→ Written task: From the data below, copy exactly the lines that lie between the one holding "X169691000Y-93336500D03*" and the one holding "X139641500Y-104720000D03*", including both, and nothing more.

→ Text-based hardware design files:

☆ ☆ ☆ ☆ ☆

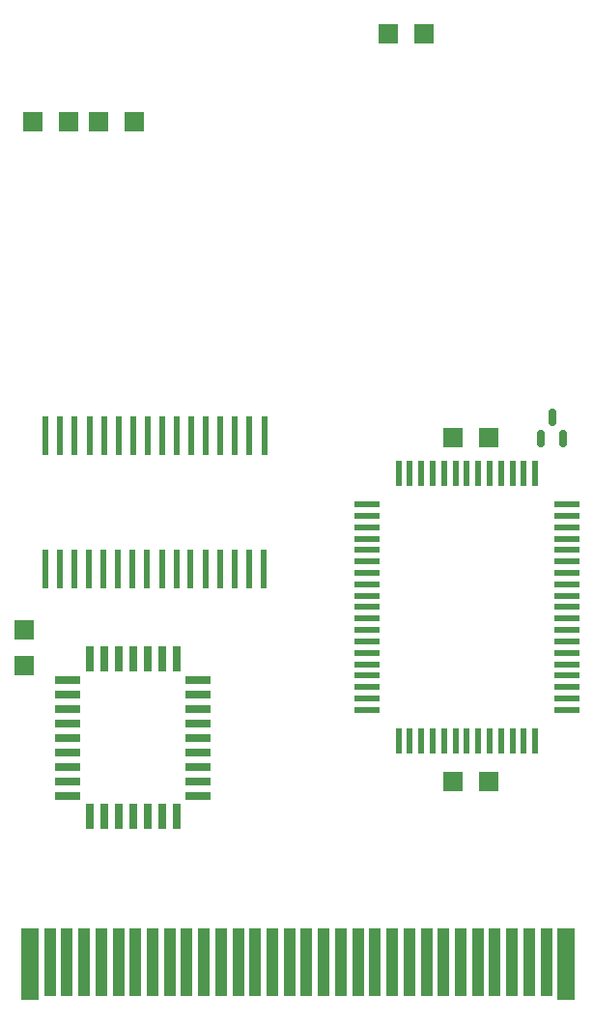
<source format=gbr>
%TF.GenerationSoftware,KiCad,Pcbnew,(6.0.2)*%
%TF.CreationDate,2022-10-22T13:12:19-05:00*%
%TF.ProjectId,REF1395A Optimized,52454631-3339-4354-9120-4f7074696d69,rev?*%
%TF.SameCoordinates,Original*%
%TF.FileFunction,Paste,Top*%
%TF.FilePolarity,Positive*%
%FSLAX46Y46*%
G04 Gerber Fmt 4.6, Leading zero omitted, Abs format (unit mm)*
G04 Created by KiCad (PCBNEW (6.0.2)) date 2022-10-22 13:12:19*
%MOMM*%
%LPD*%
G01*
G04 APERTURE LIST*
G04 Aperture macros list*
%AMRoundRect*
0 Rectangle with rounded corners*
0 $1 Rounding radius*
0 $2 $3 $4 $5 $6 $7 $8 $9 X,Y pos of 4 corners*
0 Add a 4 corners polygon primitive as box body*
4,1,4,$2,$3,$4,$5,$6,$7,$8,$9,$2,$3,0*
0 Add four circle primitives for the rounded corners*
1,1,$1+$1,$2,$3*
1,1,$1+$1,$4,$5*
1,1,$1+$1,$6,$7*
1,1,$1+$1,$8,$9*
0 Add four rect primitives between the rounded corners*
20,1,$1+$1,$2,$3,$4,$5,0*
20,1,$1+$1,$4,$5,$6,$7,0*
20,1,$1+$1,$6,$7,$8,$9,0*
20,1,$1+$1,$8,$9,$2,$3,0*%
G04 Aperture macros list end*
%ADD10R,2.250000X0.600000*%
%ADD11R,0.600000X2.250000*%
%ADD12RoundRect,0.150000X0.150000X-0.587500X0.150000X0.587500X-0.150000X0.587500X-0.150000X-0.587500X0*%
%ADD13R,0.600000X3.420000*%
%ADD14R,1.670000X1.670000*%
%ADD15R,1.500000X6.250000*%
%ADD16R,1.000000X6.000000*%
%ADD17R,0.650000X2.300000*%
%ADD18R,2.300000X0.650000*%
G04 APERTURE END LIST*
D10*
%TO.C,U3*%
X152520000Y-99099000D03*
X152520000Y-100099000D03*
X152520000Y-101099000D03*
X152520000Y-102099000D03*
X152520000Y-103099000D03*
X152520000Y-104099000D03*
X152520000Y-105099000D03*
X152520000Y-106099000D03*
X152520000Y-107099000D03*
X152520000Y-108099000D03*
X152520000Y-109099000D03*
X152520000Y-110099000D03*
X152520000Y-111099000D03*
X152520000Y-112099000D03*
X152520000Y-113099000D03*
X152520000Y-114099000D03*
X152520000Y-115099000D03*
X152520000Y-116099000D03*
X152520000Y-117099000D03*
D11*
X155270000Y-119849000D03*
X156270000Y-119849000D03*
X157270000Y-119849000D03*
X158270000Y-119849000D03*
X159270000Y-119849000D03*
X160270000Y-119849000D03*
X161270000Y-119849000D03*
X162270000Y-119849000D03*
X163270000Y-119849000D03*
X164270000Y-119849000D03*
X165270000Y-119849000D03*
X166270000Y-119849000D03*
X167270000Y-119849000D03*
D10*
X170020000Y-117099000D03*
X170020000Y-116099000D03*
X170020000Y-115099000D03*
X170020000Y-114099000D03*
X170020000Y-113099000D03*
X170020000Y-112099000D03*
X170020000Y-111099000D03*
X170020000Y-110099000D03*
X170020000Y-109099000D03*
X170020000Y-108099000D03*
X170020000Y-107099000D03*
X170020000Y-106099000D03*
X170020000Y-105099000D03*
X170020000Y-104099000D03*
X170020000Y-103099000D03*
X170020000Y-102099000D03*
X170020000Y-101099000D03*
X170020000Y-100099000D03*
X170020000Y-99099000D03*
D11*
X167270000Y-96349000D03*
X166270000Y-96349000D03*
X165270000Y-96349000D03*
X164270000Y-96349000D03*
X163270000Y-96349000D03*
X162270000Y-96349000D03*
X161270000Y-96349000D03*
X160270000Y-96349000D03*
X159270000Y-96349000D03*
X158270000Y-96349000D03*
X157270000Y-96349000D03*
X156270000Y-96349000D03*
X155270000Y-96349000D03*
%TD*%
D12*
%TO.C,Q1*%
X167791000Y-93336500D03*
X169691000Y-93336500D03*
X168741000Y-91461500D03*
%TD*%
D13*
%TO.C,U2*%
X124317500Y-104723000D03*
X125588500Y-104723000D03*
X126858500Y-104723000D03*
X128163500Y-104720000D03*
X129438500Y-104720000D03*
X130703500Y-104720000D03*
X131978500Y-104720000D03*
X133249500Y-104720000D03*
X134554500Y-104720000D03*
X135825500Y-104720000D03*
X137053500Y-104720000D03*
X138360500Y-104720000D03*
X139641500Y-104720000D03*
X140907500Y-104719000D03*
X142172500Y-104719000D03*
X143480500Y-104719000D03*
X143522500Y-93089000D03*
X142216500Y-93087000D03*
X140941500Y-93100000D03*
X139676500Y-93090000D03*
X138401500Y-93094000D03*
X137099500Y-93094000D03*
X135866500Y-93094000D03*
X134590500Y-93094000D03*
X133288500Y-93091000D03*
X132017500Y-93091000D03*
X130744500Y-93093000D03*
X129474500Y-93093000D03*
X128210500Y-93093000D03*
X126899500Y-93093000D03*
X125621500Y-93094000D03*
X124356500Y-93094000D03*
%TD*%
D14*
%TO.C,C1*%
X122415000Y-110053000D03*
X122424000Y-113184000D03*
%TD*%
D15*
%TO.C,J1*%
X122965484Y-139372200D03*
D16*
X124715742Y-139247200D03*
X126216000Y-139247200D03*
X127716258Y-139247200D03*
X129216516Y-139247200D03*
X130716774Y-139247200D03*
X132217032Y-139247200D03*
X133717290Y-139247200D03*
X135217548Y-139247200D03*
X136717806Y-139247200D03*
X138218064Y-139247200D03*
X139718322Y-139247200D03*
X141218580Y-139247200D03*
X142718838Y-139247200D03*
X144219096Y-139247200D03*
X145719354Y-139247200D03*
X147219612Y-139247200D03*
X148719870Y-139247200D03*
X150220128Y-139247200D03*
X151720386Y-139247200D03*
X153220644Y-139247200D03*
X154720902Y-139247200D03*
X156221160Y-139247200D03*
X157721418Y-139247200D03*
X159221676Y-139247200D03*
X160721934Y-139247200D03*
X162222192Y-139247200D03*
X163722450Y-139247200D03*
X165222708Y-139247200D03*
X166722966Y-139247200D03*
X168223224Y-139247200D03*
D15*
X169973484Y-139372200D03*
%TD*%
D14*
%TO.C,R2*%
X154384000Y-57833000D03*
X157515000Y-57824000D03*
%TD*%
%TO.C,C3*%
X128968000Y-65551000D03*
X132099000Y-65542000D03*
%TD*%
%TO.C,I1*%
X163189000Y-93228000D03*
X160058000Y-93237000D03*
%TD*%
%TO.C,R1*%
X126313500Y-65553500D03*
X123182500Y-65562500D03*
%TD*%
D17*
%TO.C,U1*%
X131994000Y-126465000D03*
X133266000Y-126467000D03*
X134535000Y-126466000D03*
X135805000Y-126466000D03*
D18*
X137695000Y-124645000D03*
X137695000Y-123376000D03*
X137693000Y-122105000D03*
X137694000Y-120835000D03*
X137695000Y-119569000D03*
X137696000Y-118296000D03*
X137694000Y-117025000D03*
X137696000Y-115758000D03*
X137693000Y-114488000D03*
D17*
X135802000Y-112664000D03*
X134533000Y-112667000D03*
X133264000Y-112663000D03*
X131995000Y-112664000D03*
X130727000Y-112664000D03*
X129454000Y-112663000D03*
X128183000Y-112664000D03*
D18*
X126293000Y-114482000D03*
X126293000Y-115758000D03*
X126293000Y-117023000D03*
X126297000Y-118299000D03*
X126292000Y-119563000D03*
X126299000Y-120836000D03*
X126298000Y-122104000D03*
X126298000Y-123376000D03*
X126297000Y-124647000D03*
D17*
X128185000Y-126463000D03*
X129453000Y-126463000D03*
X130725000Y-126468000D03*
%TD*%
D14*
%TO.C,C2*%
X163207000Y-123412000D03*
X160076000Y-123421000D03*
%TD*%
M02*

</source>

☆ ☆ ☆ ☆ ☆

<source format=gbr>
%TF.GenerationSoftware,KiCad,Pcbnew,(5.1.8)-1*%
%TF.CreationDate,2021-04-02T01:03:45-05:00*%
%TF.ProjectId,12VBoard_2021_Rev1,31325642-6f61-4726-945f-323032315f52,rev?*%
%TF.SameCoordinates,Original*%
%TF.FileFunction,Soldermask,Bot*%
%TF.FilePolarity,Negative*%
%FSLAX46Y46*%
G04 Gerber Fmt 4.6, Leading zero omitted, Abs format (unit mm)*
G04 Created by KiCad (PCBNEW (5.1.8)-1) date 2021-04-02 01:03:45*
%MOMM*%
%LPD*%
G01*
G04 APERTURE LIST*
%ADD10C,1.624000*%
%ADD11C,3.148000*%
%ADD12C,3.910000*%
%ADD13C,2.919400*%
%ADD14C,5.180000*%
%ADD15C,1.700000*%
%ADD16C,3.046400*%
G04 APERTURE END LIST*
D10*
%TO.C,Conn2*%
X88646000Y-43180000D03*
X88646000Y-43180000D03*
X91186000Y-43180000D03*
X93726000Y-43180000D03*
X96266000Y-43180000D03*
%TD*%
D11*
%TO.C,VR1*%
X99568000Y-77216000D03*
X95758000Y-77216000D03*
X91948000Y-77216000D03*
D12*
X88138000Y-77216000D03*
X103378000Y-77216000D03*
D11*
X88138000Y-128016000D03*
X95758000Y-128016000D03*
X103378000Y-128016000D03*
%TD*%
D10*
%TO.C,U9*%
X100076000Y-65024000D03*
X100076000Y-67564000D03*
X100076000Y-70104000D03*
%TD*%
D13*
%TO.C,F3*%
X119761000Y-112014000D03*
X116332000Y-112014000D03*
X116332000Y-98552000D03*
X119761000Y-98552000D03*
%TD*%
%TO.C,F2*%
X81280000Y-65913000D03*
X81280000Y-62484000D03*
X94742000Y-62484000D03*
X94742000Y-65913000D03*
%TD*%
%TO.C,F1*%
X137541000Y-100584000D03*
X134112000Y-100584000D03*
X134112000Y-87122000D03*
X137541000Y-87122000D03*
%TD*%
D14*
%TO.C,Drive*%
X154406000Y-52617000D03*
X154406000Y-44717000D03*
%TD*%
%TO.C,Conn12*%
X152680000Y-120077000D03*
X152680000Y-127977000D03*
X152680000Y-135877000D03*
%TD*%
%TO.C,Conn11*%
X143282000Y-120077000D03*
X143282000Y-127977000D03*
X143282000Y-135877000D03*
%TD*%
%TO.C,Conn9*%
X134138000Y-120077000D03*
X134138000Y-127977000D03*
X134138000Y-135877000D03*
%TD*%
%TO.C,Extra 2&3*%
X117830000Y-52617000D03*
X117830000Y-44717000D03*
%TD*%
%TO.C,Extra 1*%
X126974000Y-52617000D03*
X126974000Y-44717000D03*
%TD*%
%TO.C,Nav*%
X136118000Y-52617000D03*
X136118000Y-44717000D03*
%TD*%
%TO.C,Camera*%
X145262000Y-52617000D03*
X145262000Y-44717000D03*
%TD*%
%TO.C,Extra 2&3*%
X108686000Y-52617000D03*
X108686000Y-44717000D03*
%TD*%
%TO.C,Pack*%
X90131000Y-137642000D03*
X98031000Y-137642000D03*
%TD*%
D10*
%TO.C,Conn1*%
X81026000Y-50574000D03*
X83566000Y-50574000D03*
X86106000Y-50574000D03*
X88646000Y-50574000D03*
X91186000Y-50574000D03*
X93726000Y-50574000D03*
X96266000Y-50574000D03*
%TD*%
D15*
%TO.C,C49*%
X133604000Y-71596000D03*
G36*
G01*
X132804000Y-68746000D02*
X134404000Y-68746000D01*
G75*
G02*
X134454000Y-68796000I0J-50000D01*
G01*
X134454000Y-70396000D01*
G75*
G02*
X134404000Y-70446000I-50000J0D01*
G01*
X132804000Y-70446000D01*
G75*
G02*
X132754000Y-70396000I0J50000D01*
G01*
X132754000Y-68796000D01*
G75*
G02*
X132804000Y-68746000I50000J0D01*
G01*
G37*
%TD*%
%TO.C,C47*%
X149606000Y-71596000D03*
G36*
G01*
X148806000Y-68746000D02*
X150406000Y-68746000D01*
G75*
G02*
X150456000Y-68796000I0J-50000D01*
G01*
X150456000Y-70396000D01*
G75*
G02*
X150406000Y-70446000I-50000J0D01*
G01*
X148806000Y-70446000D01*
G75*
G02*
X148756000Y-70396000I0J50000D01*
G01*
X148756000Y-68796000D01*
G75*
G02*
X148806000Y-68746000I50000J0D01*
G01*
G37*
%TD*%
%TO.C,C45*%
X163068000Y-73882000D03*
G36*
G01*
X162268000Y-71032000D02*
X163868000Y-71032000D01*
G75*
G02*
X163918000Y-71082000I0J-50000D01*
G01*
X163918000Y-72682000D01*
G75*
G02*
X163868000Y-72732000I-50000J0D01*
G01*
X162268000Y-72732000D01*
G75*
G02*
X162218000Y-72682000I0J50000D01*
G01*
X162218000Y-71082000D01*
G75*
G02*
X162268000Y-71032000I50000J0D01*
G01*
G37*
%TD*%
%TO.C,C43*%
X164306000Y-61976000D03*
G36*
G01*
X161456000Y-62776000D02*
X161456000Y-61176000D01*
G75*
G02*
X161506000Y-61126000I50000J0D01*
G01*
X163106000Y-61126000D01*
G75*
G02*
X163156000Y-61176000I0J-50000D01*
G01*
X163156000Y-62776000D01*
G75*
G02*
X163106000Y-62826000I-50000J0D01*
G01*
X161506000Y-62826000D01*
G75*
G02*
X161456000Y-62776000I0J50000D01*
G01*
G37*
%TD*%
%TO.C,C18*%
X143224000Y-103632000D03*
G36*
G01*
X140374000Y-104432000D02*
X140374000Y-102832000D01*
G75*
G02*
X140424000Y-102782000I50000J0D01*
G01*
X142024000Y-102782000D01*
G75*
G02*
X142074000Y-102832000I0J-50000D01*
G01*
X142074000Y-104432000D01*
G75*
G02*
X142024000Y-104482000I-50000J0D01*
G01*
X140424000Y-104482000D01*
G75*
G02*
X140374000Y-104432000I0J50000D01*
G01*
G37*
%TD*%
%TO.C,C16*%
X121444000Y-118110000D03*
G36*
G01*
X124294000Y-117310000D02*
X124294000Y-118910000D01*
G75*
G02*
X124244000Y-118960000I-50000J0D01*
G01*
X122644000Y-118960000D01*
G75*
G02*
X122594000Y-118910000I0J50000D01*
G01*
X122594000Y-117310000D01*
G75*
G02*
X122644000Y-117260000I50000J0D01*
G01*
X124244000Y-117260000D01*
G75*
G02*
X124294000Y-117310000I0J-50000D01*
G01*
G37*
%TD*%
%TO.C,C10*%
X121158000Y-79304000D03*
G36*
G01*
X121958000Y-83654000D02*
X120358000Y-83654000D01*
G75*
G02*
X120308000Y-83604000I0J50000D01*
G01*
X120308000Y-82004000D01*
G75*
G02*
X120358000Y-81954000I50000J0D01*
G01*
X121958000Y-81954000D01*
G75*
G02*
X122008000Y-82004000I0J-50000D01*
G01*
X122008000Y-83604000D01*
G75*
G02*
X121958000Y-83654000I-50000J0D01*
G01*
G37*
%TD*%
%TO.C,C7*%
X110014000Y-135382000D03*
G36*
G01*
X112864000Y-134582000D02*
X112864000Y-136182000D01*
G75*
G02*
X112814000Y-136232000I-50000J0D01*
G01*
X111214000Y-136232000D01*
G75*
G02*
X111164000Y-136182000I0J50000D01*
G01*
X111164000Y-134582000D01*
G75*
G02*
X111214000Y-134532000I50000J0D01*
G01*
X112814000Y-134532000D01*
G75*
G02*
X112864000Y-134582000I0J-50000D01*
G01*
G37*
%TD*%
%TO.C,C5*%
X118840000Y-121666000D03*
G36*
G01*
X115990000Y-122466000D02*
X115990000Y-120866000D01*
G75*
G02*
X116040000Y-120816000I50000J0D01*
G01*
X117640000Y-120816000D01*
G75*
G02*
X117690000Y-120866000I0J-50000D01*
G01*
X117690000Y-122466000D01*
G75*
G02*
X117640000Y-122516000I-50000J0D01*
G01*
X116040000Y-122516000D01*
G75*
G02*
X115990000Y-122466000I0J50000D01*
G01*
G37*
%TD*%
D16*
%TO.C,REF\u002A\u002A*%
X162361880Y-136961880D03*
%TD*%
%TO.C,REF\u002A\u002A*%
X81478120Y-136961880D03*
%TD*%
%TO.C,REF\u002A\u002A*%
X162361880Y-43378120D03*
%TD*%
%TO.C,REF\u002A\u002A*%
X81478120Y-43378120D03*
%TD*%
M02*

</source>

☆ ☆ ☆ ☆ ☆

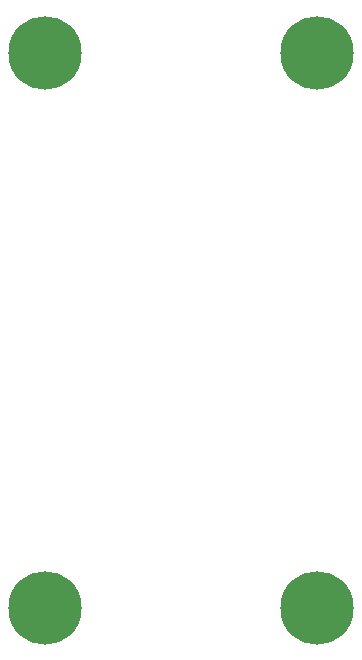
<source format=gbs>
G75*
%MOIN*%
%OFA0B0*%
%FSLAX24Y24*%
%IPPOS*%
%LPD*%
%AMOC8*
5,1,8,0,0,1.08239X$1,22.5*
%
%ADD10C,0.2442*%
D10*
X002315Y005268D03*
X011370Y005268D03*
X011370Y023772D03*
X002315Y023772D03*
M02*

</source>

☆ ☆ ☆ ☆ ☆

→ The answer:
X169691000Y-93336500D03*
X168741000Y-91461500D03*
%TD*%
D13*
%TO.C,U2*%
X124317500Y-104723000D03*
X125588500Y-104723000D03*
X126858500Y-104723000D03*
X128163500Y-104720000D03*
X129438500Y-104720000D03*
X130703500Y-104720000D03*
X131978500Y-104720000D03*
X133249500Y-104720000D03*
X134554500Y-104720000D03*
X135825500Y-104720000D03*
X137053500Y-104720000D03*
X138360500Y-104720000D03*
X139641500Y-104720000D03*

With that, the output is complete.